--- EXERCISE DETAILS ---
Write out each line of the items below word for word, keeping the original line breaks.
★ ★ ★ ★ ★ ★ ★
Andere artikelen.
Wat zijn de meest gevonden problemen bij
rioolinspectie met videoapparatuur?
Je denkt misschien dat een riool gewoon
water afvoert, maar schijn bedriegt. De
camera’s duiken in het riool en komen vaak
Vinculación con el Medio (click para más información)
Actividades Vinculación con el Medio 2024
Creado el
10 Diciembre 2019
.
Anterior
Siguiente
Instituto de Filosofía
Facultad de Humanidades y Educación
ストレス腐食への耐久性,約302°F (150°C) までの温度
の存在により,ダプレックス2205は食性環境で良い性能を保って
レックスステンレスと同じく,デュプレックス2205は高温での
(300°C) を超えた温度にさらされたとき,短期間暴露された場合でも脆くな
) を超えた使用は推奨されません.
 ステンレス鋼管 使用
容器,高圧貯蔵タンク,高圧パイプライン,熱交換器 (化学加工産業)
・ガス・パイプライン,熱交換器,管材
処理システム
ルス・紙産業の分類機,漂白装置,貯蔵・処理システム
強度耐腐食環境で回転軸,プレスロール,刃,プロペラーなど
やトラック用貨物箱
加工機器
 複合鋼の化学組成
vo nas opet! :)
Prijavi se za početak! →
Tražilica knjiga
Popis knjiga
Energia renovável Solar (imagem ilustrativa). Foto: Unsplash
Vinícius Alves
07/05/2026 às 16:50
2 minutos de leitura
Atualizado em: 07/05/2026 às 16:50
★ ★ ★ ★ ★ ★ ★
--- WRITTEN ANSWER ---
Andere artikelen.
Wat zijn de meest gevonden problemen bij
rioolinspectie met videoapparatuur?
Je denkt misschien dat een riool gewoon
water afvoert, maar schijn bedriegt. De
camera’s duiken in het riool en komen vaak
Vinculación con el Medio (click para más información)
Actividades Vinculación con el Medio 2024
Creado el
10 Diciembre 2019
.
Anterior
Siguiente
Instituto de Filosofía
Facultad de Humanidades y Educación
ストレス腐食への耐久性,約302°F (150°C) までの温度
の存在により,ダプレックス2205は食性環境で良い性能を保って
レックスステンレスと同じく,デュプレックス2205は高温での
(300°C) を超えた温度にさらされたとき,短期間暴露された場合でも脆くな
) を超えた使用は推奨されません.
 ステンレス鋼管 使用
容器,高圧貯蔵タンク,高圧パイプライン,熱交換器 (化学加工産業)
・ガス・パイプライン,熱交換器,管材
処理システム
ルス・紙産業の分類機,漂白装置,貯蔵・処理システム
強度耐腐食環境で回転軸,プレスロール,刃,プロペラーなど
やトラック用貨物箱
加工機器
 複合鋼の化学組成
vo nas opet! :)
Prijavi se za početak! →
Tražilica knjiga
Popis knjiga
Energia renovável Solar (imagem ilustrativa). Foto: Unsplash
Vinícius Alves
07/05/2026 às 16:50
2 minutos de leitura
Atualizado em: 07/05/2026 às 16:50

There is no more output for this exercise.